8 questions with AEC proposal expert, Rachelle Ray
Jun 30, 2026
3 min
Rachelle Ray has spent over 15 years transforming how the built environment wins work.
From her first RFP handed across a desk at a local architecture firm with zero training and a stack of old proposals to guide her, to co-founding Proposal Industry Experts and now serving as Head of AEC Marketing Innovation at OpenAsset, Rachelle has built her career solving the problems that keep proposal teams up at night. Burnout. Disconnected data. The pressure of back-to-back deadlines with too few resources.
Since joining OpenAsset in early 2025, she has been working at the intersection of pursuit strategy, purpose-built technology, and the well-being of the people who power it all.
We sat down with Rachelle to hear about her accidental entry into the industry, the lessons she has carried from small firms to large corporations, and why she believes the future of proposals belongs to those who refuse to settle for generic.

1. You fell into AEC marketing. What happened and what kept you?
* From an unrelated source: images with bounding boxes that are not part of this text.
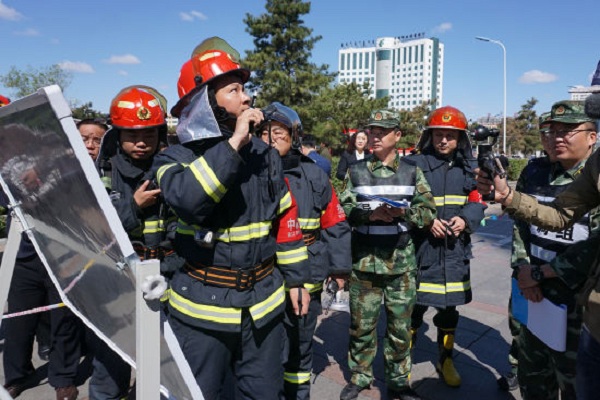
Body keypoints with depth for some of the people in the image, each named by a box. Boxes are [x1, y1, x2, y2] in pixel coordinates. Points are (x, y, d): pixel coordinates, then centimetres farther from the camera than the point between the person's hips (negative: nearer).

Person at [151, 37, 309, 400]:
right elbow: (187, 199, -31)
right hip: (202, 306, -2)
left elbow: (286, 219, 8)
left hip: (264, 302, 3)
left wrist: (296, 279, 10)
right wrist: (233, 144, -28)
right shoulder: (176, 158, -8)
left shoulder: (265, 154, 3)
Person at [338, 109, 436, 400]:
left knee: (400, 325, 11)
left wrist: (402, 211, -19)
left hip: (401, 262, 0)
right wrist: (370, 214, -21)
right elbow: (343, 210, -4)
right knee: (361, 323, 11)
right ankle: (359, 377, 31)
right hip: (364, 261, 0)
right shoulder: (356, 171, 3)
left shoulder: (412, 171, 4)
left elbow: (428, 211, -1)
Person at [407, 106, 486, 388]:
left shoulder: (468, 167, 7)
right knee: (414, 308, 6)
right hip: (419, 248, -3)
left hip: (455, 250, 4)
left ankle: (445, 361, 35)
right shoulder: (414, 164, -7)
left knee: (449, 310, 16)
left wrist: (464, 220, -12)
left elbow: (477, 202, 8)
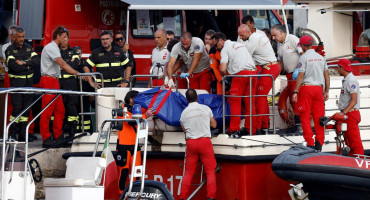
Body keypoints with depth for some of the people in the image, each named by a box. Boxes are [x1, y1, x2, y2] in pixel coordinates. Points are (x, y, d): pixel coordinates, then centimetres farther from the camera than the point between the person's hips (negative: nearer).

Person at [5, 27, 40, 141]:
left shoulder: (28, 48, 12)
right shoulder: (10, 50, -3)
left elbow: (37, 61, -1)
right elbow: (14, 66, -17)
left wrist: (24, 63, -12)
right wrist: (29, 65, -6)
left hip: (29, 81, 5)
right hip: (16, 81, -5)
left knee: (27, 108, 4)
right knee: (17, 108, -10)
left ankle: (22, 134, 9)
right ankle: (12, 133, -3)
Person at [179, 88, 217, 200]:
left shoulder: (184, 113, 4)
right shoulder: (206, 109, 0)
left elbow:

I sure did! I was an office intern at a small architectural firm in college when someone said, “Aren’t you an English major?” and handed me an RFP, because obviously one semester of college courses qualified me to write proposals! My first one was honestly terrible. But I started seeing them as puzzles, stories waiting to be written. Then a client emailed my boss to say one of my proposals was the most well-written proposal they’d ever received. That was it, I was hooked.
2. Small firms versus large corporations. What did each teach you?
Working at a small firm taught me to be agile, scrappy, and bold. We didn’t have a lot of resources, but we also didn’t have significant risk, so we got to experiment. Some of the things we tried worked, others didn’t, but that relentless “innovate and experiment” mindset has followed me everywhere. Large firms taught me process, data management, and how to functionally work across multiple teams. One experience gave me permission to play and experiment, and the other gave me the bones and infrastructure to scale. That combo led to a very successful proposal career.
3. You co-founded Proposal Industry Experts. What problem were you solving?
I’m a self-taught marketer. Starting out, there were no accessible resources for proposal professionals — everything useful was behind a paywall or simply didn’t exist. I figured out what worked by tinkering: borrowing concepts from advertising, PR, storytelling, psychology, and magazine design. We created PIE so no one else would have to do that alone. They could join an inclusive community where proposal professionals could freely share knowledge, ask questions, and actually support each other. Did we solve it? I think we changed the expectation of what access to education in this industry could look like. That feels pretty close.
4. You’re a strong advocate for purpose-built technology over generic AI tools. What does that actually mean for proposal teams?
For me, purpose-built means the tool already knows where you want to go and what you need to do to get there. It understands your workflow well enough to anticipate your next step. You’re not prompting it along — you’re feeding it strategy and letting it run, directing customization at the appropriate moments. For proposal teams specifically, it means a tool that doesn’t just understand proposals, but the industry context and the complex relationships baked into every pursuit. Generic tools make you translate your work into their logic. Purpose-built tools speak your language from the start.
5. You helped shape OpenAsset Shred from the inside. What did you bring to that?
Fifteen years of juggling proposals, wrangling SMEs, and organizing content. I’d been in the trenches: the late nights, the impossible timelines, the 200-page RFPs that landed on a Friday afternoon. I knew exactly where generic AI would fail proposal teams: the rigid compliance requirements, the go/no-go decisions that need real strategic weight, the firm-specific context that makes one submission feel completely different from the next. I knew what proposal teams actually needed. And that’s what we built.
6. What trends are you seeing right now across AEC (architecture, engineering, and construction) marketing and bids teams in North America?
Marketing teams continue to do more with less, managing more pursuits than ever with the same or fewer people. Competition is intensifying. AI-generated proposals are flooding the market, leaving clients wading through submissions that range from masterfully tailored to AI fluff.
The firms winning work are the ones breaking through the noise with genuine human expertise and authentic relationships — the things AI can’t replicate. The smartest teams are using purpose-built tools and agentic workflows to handle the heavy lifting on proposal production, freeing senior staff for the strategy and storytelling that actually differentiates.
7. What does life away from AEC marketing look like for you?
Exploring new trails and traveling to new places whenever I can. There’s something about being out in the landscape around Albuquerque that completely resets my thinking. Fresh air and a bit of altitude do what no amount of time at a desk ever could. Some of my best ideas have come mid-hike, nowhere near a screen. I always come back with more clarity than I left with.
8. Over a year at OpenAsset. What are you building next?
Just over a year, and what a wild ride it’s been! Making the jump to tech has been an interesting transition — this industry moves so much faster than the built environment. I’ve learned so much about what it actually takes to dream up and build a product from scratch.
What I’m most focused on right now is anticipating what marketers are going to need over the next few years, and making sure OpenAsset not only meets those needs but sets them up for something greater than they imagined possible. Every step we take is a step closer to creating a true AI partner that fully empowers AEC marketers.